We may not be able to anticipate how gene editing may fundamentally change our reality, but at the very least we should dwell - long and hard - on the following questions before going forward.

Can we determine whether the risk to the child is substantial enough to try editing? He Jiankui thought the children’s father having HIV was enough, but Savulescu strongly disagreed and the NIH found it utterly unconvincing.

Can we be sure that the gene editing will focus on mitigating genetic disease and not on enhancement? Savulescu is a strong proponent of trying to make human beings smarter, happier, etc., via gene editing. In a culture dominated by procreative liberty, how can we tell parents they cannot “give their child a better future” via this intervention?

If gene editing is available only to those who can afford it, won’t this exacerbate the gap between rich and poor? What are the social justice implications of taking this step?

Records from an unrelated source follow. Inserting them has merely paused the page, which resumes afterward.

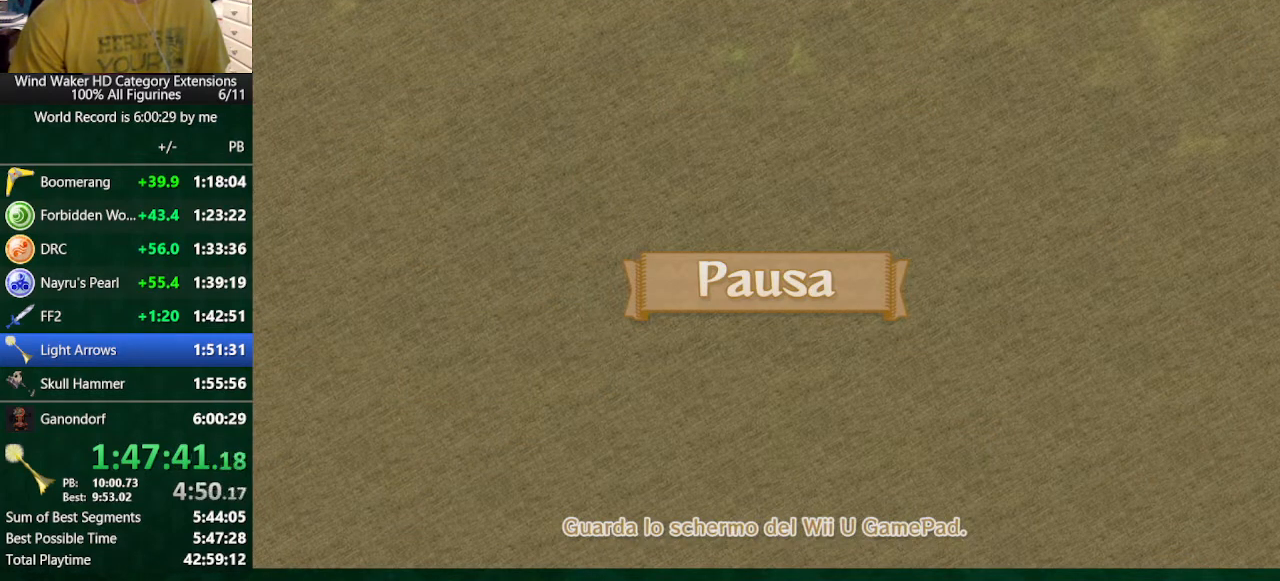
{"buttons": [], "left_stick": "center", "right_stick": "center", "button_events": [[67, "A", "up"]]}
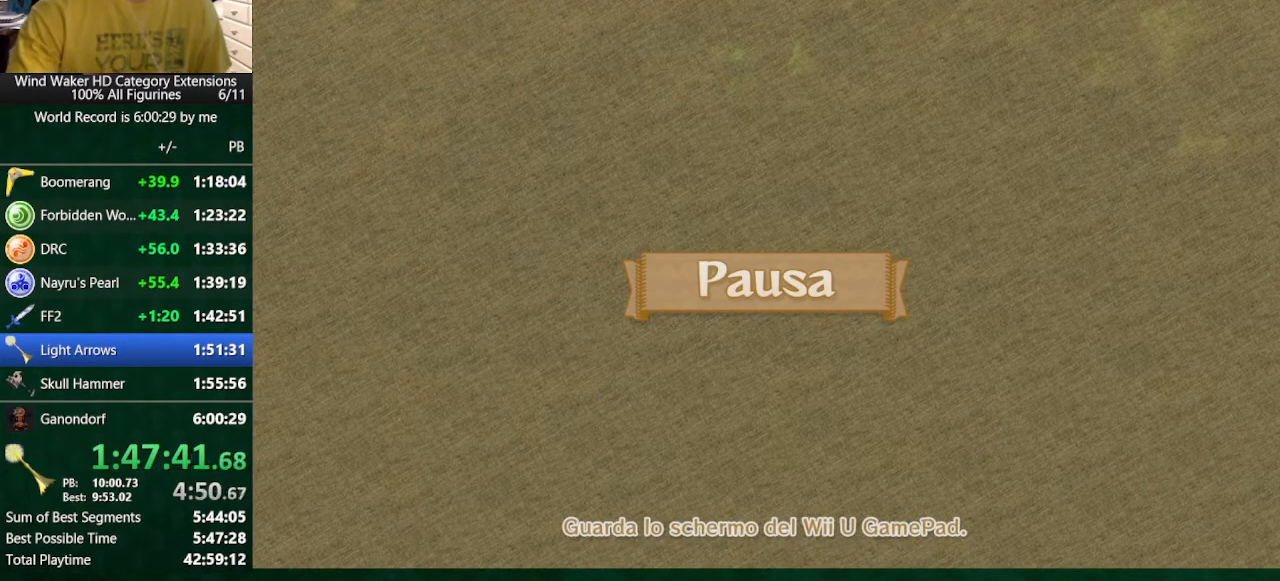
{"buttons": [], "left_stick": "center", "right_stick": "center", "button_events": []}
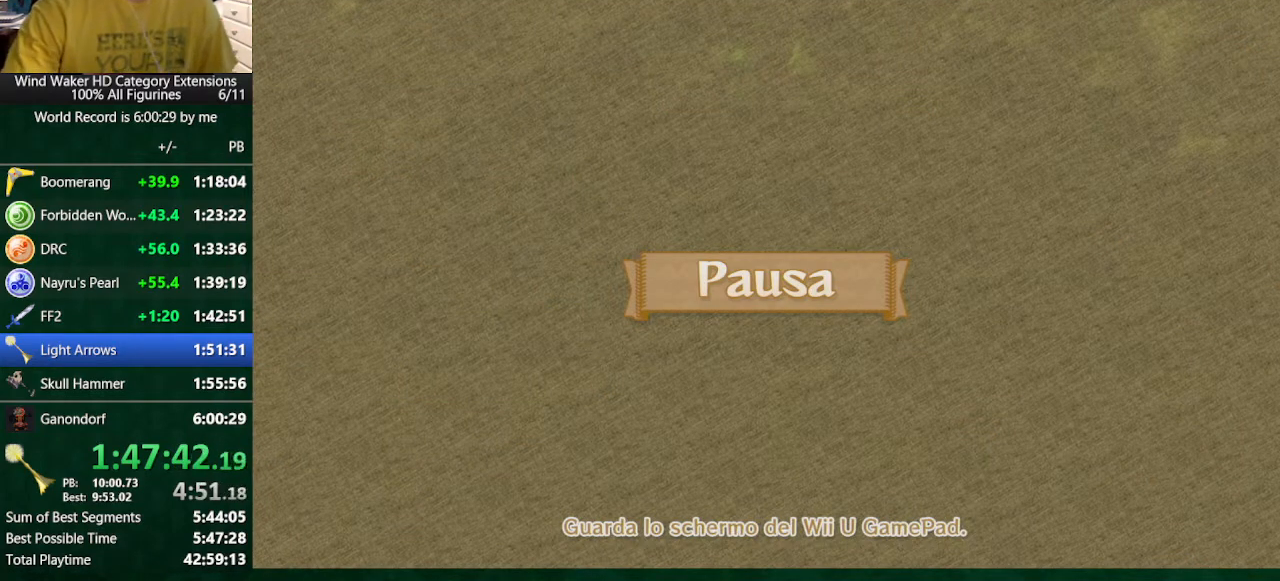
{"buttons": [], "left_stick": "center", "right_stick": "center", "button_events": []}
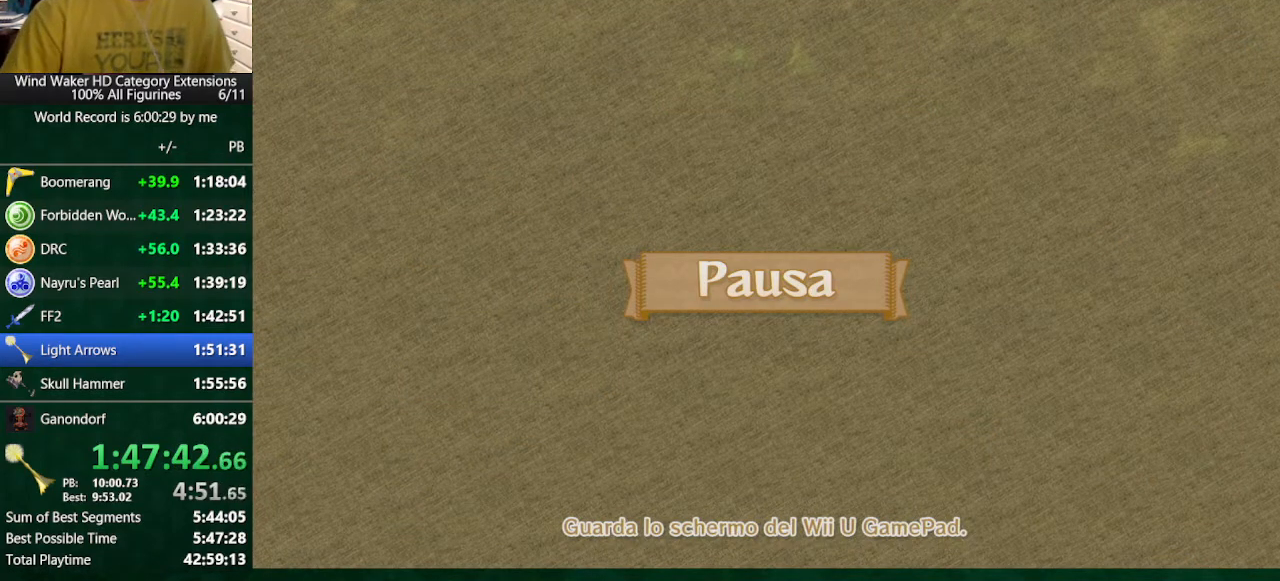
{"buttons": [], "left_stick": "center", "right_stick": "center", "button_events": []}
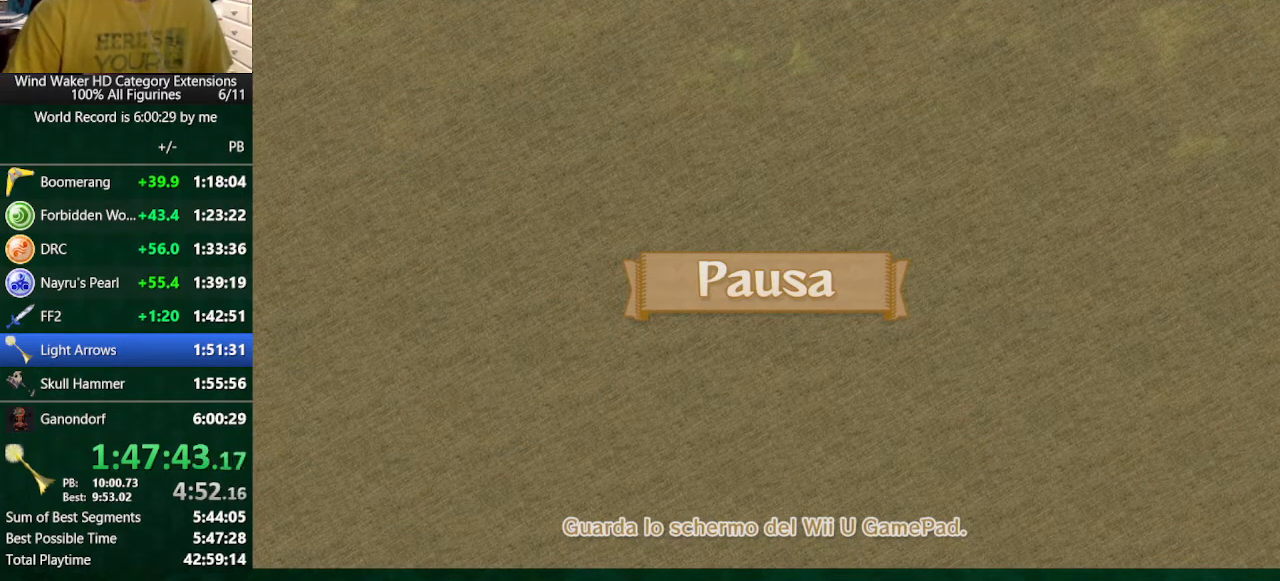
{"buttons": [], "left_stick": "center", "right_stick": "center", "button_events": []}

How will this practice affect our view of disabled populations and their parents? Will parents who choose not to edit their embryos be looked at as cruel and inhumane? Will the disabled - who might have been “cured” via gene editing - be pushed to the margins of the culture?

Will medical systems - especially those that have to make hard decisions about allocation of resources - pay to take care of these populations? Will the decisions of such medical systems coerce parents to edit their children’s genes?

Will this decision push in vitro fertilisation to become the normative way human beings reproduce? Will parents who procreate the old-fashioned way be considered irresponsible? What are the implications of going from procreation as the result of a relationship between two people to a technocratic process, with quality control, in a laboratory?

Until we have clear answers to these questions, we should refuse to edit human embryos. Let medicine learn from its past. What may look like a simple move in the search of a good outcome - when the moral stakes are so high - will almost certainly have profound unintended consequences.

And this demands patience and cooler heads than those currently leading Harvard Medical School.

Charles C Camosy is associate professor of theological and social ethics at Fordham University and author of Beyond the Abortion Wars.